TAFSIR QURAN DAN HADIS TABARUK''
SURAH HUD 23-24'
BIS-MIL-LAHI-RAHMAN-NIR-RAHIM.,
Innal lazeena aamanoo wa 'amilus saalihaati wa akhbatooo ilaa Rabbihim ulaaa'ika Ashaabul Jannati hum feehaa khaalidoon Masalul fareeqini kal a'maa wal asammi walbaseeri wassamee'; hal yastawiyaani masalaa; afalaa tazakkaroon (section 2) “Sesungguhnya orang-orang yang beriman dan mengerjakan amal-amal shalih dan merendahkan diri kepada Rabb mereka, mereka itu adalah penghuni-penghuni surga, mereka kekal di dalamnya. (QS. 11:23) Perbandingan kedua golongan itu (orang-orang kafir dan orang-orang mukmin), seperti orang buta dan tuli dengan orang yang dapat melihat dan dapat mendengar. Adakah kedua golongan itu sama keadaan dan sifatnya. Maka tidakkah kamu mengambil pelajaran (daripada perbandingan itu)? (QS.-11:24)”
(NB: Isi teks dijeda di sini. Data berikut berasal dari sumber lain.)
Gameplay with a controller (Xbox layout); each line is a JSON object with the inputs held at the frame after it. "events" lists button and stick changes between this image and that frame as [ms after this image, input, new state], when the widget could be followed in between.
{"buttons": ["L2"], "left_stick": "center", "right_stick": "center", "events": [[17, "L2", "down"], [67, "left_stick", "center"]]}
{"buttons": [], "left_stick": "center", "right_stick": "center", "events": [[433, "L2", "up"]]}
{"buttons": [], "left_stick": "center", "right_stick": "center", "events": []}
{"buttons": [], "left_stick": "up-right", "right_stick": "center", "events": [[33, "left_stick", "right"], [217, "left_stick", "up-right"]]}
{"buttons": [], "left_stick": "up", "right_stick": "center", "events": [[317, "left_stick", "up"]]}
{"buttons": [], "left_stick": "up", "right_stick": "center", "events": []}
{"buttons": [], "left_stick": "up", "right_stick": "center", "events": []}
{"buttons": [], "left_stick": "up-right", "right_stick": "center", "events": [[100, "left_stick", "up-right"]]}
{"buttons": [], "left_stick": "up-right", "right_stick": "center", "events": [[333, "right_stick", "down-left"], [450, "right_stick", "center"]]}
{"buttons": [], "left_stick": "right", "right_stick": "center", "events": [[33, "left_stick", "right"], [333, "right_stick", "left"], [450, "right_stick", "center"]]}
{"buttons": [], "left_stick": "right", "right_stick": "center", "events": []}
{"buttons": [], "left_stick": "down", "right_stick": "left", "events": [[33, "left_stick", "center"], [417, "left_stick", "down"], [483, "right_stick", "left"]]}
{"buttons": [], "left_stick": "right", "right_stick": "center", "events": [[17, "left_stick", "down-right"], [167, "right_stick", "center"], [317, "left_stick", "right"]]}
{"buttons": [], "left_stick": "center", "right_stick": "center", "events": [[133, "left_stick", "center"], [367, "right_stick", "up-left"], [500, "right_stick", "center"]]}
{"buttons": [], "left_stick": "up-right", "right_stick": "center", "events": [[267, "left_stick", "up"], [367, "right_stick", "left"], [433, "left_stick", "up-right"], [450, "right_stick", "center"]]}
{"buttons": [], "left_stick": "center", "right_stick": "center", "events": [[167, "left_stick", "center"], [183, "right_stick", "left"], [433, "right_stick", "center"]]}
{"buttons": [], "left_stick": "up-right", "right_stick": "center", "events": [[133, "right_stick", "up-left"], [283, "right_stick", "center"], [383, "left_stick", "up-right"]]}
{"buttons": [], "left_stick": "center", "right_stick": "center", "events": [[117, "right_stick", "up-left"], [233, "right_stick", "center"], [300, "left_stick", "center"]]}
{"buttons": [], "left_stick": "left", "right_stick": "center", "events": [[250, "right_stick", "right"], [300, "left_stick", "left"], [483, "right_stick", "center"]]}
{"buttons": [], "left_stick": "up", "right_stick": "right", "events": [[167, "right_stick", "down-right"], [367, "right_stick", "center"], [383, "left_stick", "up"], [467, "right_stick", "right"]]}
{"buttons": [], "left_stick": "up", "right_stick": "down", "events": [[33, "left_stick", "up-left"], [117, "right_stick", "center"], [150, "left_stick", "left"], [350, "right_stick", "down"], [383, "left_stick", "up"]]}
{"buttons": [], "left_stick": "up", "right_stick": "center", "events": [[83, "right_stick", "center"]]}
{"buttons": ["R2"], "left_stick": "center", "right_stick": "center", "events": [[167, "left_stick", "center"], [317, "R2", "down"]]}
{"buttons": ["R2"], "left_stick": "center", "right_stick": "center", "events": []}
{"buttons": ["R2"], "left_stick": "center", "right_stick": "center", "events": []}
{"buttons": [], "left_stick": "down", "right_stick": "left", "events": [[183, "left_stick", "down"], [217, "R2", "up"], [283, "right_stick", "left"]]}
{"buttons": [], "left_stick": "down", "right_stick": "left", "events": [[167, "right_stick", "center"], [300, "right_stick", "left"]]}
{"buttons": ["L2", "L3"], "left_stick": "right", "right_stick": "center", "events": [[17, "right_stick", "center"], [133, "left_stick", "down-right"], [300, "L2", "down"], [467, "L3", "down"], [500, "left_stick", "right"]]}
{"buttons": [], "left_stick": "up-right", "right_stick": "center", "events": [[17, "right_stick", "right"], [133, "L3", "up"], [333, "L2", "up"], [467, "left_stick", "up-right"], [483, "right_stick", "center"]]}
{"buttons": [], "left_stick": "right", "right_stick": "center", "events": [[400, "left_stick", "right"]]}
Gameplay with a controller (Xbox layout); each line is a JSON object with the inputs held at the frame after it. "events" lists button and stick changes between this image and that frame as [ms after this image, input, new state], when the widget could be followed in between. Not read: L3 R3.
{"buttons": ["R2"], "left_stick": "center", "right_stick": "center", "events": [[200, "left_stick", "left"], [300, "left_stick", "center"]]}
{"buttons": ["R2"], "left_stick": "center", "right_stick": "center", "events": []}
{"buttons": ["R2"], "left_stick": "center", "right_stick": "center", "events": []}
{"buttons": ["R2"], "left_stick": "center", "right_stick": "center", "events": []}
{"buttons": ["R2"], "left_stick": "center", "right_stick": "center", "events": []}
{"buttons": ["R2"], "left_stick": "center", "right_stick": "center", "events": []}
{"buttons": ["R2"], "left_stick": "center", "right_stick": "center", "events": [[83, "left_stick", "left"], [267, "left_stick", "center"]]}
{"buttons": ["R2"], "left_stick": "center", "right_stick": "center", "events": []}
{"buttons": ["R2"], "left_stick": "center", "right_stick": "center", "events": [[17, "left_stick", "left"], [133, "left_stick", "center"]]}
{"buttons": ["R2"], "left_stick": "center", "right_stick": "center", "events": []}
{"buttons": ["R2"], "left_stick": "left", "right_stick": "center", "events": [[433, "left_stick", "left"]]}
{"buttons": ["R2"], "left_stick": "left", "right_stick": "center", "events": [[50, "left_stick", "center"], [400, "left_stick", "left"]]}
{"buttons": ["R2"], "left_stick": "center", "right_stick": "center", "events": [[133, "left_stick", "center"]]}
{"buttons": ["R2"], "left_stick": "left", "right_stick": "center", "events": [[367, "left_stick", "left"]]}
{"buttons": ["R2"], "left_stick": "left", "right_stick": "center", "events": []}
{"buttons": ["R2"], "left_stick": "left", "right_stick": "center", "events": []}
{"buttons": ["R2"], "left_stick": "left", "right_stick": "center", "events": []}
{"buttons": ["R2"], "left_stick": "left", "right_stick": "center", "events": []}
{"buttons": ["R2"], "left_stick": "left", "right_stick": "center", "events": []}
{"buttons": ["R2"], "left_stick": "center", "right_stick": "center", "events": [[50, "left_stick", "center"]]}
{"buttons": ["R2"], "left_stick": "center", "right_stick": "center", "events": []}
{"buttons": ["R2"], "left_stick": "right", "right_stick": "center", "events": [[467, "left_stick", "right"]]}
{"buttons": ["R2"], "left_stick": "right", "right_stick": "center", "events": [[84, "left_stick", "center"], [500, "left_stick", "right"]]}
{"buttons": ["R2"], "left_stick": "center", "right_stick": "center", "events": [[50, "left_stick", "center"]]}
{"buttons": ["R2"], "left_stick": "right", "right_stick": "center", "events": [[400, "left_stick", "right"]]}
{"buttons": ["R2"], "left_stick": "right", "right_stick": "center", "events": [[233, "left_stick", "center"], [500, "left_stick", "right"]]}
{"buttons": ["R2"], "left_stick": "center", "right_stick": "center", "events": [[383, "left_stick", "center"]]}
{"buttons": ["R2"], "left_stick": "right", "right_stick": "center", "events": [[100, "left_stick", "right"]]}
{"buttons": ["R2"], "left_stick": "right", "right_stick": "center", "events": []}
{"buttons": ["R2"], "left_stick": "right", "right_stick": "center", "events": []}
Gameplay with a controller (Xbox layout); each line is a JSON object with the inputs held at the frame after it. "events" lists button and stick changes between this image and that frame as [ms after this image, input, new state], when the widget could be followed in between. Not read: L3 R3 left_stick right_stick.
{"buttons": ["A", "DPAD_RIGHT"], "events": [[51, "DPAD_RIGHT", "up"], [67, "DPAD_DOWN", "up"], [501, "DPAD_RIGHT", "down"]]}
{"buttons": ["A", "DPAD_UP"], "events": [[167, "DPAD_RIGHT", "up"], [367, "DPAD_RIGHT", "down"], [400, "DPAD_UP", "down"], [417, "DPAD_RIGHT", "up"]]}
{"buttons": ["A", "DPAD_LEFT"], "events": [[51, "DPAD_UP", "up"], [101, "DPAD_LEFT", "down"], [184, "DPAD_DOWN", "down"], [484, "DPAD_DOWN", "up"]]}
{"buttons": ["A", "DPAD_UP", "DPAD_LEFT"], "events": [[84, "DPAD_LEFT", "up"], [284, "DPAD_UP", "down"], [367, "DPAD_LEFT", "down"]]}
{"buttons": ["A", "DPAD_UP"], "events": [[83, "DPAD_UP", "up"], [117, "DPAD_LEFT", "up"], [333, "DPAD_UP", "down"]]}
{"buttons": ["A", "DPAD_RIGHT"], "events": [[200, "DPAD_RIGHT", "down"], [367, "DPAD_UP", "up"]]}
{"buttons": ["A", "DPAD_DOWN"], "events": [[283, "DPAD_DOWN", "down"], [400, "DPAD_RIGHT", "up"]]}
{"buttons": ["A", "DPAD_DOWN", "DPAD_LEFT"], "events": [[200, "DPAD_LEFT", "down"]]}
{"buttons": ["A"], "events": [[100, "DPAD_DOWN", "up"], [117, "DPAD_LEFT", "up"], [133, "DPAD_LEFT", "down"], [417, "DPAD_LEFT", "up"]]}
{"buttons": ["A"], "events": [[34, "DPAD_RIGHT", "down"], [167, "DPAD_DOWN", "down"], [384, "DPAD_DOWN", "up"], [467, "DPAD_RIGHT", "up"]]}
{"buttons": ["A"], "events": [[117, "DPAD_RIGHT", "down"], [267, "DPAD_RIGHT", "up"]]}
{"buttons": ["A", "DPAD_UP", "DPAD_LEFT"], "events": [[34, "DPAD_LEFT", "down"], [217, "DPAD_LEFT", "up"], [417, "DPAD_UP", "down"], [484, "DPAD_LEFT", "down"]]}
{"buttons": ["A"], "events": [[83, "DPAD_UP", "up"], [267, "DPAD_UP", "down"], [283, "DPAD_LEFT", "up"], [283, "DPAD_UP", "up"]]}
(Huud: 23-24) Setelah Allah menceritakan keadaan orang-orang yang hidup sengsara, kemudian Allah menceritakan golongan orang-orang yang berbahagia, yaitu mereka yang beriman dan mengerjakan amal shalih. Hati mereka benar-benar beriman dan seluruh anggota tubuh mereka berbuat amal shalih, baik berupa ucapan maupun perbuatan, yakni dengan mengerjakan berbagai ketaatan dan menjauhi berbagai kemungkaran. Dengan demikian, mereka menjadi pewaris beraneka ragam surga yang mempunyai banyak kamar yang tinggi, pelaminan yang berderet rapi, aneka buah-buahan yang segar, permadani yang tebal, serta berbagai keindahan yang menyenangkan, berbagai macam makanan yang lezat dan minuman yang segar, serta kesempatan memandang kepada Rabb Pencipta langit dan bumf.

Di dalamnya mereka benar-benar kekal untuk selamanya, tidak akan mati, tidak tua, tidak juga sakit, tidak tidur, tidak buang kotoran, tidak meludah dan tidak berdahak, melainkan ia selalu mengeluarkan bau yang sangat harum.dalam tafsir lain menyatakan terdapat 7jenis syurga yang mana allah nilaikan bagi setiap insan yang bakal menghuni nya ,. 1.Darus Salam: Sebagaimana firman Allah subhanahu wata’ala, artinya, “Bagi mereka (disediakan) Darussalam (surga) pada sisi Rabbnya dan Dialah Pelindung mereka disebabkan amal-amal sholeh yang selalu mereka kerjakan.” (QS. 6:127)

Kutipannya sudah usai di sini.